I am still trying to figure out which way is up after losing my precious student on Monday. Each day has gotten a little easier, or at least a little easier to pretend. I am not sleeping well at night because it is then when everything is still and silent that I can not keep the thoughts away. Guilt is a terrible and horrible thing. This little one required a lot of individualized and constant care to keep her safe at school and to meet her health needs. I can easily remember on days when she was absent almost feeling relieved because it meant that we could better meet the needs of all of the kids and not have to worry about if we could keep her safe that day. Now I am feeling terribly, horribly, awfully guilty for ever being thankful that she was not at school because she is never going to be at school again. I feel like I am taking the easy road by not attenind her funeral bt it is in another state that is a 4 hour drive away and I simply can not afford to go.
At school everyone has been supportive. I have had teachers that I can only recognize as failiar to the school come up to me to offer condolences and support any way possible. One of the special education teachers even offered to take my class for a while on Wednesday if it got to be too much for me. I am so appreciative, but it is weird too because there is an underlying current. People seem to stare a little longer in the hallways. There is a sense of relief that it was not them and almost a desire to stare to see what it is like. It is sort of like when you drive past a horrendous accident on the expressway, you first thank the Lord that it was not you but then some instinct compels you to want to stare and gawk as you pass. I am the accident on the side of the expressway, I am the roadside attraction. I feel like I am a case study of some sort and everything I do or say is being noted. Ugh! The support is wonderful but suddenly having all eyes on you is creepy.

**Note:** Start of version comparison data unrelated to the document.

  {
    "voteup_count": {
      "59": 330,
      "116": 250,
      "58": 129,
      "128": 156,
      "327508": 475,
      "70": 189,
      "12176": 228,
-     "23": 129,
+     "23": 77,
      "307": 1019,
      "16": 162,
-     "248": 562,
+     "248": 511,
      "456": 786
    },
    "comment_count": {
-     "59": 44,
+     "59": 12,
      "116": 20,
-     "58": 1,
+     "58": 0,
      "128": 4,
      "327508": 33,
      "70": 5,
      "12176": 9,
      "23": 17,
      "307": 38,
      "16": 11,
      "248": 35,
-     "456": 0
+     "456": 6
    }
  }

The school has been helpful as well in trying to support the family. The school helped me to obtain a yearbook, which my children placed their thumbprints in on the signature page and in which all of us who worked with her wrote notes about her. They also arranged to send flowers to the funeral home. The special education team raised enough money to send a significant amoutn of money on a gas card and a separate american express card to assist with travel expenses and other expenses. I also know that the preschool and Child Find groups are raising money as well and so I may be able to send even more to the family.

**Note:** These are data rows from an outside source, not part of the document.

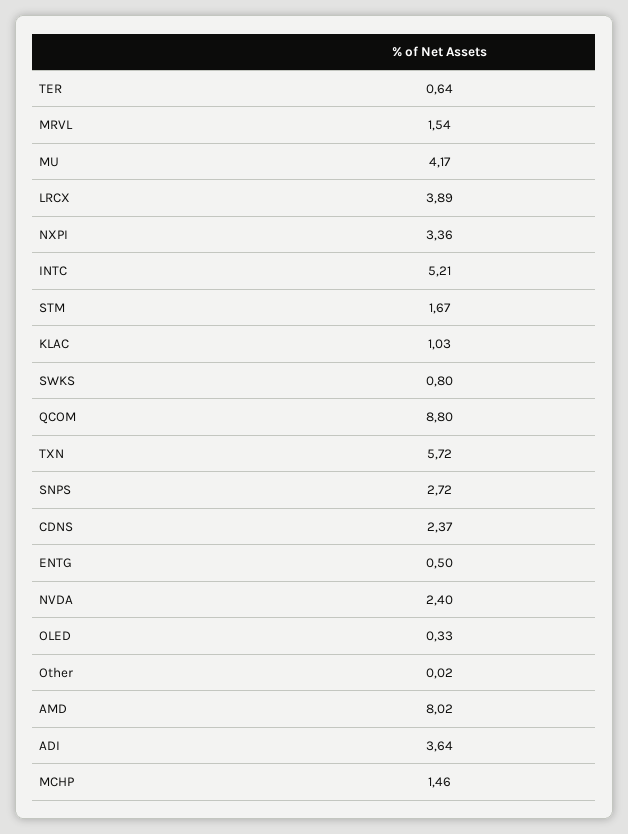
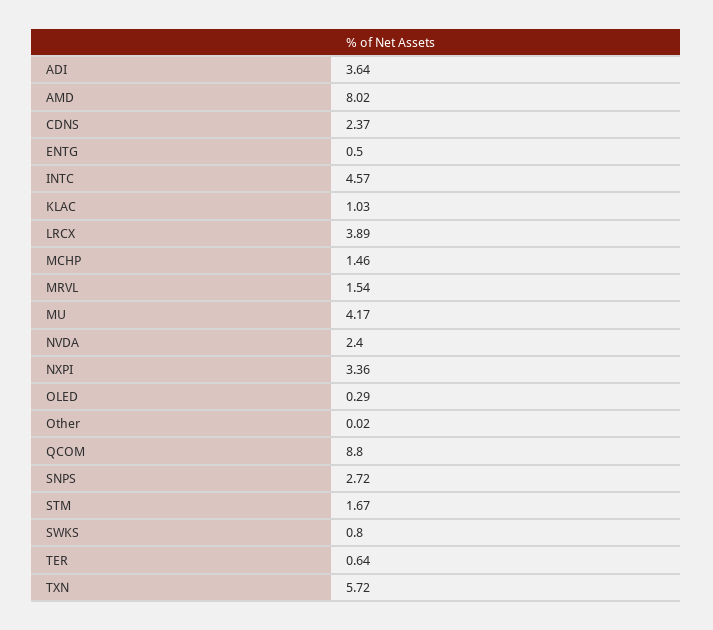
  {
    "TER": 0.64,
    "MRVL": 1.54,
    "MU": 4.17,
    "LRCX": 3.89,
    "NXPI": 3.36,
-   "INTC": 5.21,
+   "INTC": 4.57,
    "STM": 1.67,
    "KLAC": 1.03,
    "SWKS": 0.8,
    "QCOM": 8.8,
    "TXN": 5.72,
    "SNPS": 2.72,
    "CDNS": 2.37,
    "ENTG": 0.5,
    "NVDA": 2.4,
-   "OLED": 0.33,
+   "OLED": 0.29,
    "Other": 0.02,
    "AMD": 8.02,
    "ADI": 3.64,
    "MCHP": 1.46
  }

I still have no words to justify, to explain, to comprehend how five years can ever be the sum of a lifetime. I will never understand the justice in a child being born with so much against her, to know so much pain and suffering, to die so young. I will never understand why, it will never make sense, and I will never believe that she and her family were "chosen" for this. No God I believe in selects people for great suffering and bestows upon them agony. Our world sucks, things that are horrific and unjust and painful and devestating things happen. I do believe that she is finally free of tubes, of braces, of equipment and treatments that she hated. It just hurts being left behind with the questions and nothng but memories.